◆ PROMPT ◆
Images do not belong in the copy. Retype the entries exactly.

+++

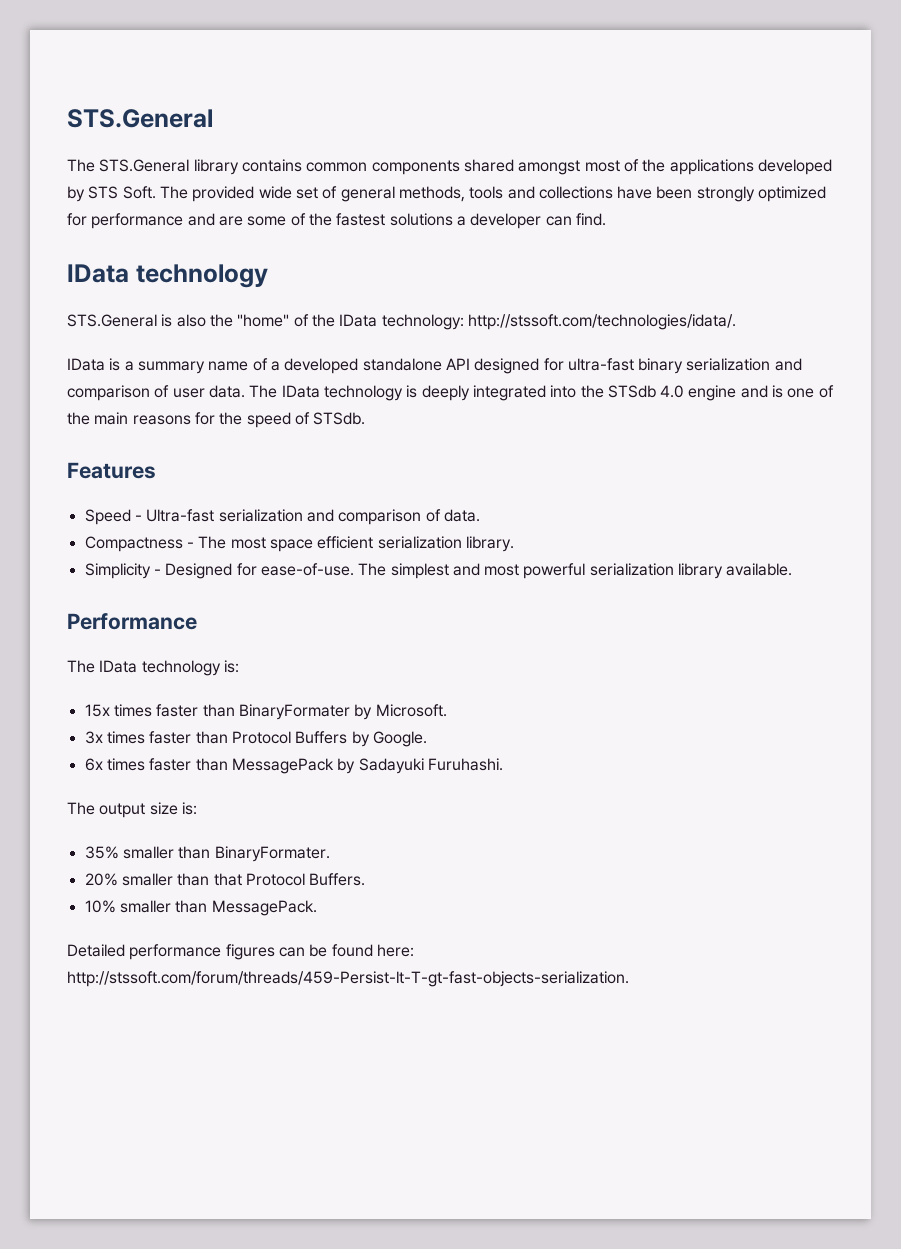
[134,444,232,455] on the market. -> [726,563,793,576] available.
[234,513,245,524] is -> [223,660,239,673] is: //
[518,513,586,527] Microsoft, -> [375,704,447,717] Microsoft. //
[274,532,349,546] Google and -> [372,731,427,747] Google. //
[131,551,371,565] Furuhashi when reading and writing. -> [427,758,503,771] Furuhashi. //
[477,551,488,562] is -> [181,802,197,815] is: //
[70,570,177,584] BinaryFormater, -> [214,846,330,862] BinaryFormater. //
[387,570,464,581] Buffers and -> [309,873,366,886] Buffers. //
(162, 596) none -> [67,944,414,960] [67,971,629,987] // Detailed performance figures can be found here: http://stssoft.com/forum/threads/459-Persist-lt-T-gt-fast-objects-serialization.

+++

◆ FINISHED TASK ◆
[134,444,232,455] on the market. -> [726,563,793,576] available.
[234,513,245,524] is -> [223,660,239,673] is: //
[518,513,586,527] Microsoft, -> [375,704,447,717] Microsoft. //
[274,532,349,546] Google and -> [372,731,427,747] Google. //
[131,551,371,565] Furuhashi when reading and writing. -> [427,758,503,771] Furuhashi. //
[477,551,488,562] is -> [181,802,197,815] is: //
[70,570,177,584] BinaryFormater, -> [214,846,330,862] BinaryFormater. //
[387,570,464,581] Buffers and -> [309,873,366,886] Buffers. //
(162, 596) none -> [67,944,414,960] [67,971,629,987] // Detailed performance figures can be found here: http://stssoft.com/forum/threads/459-Persist-lt-T-gt-fast-objects-serialization.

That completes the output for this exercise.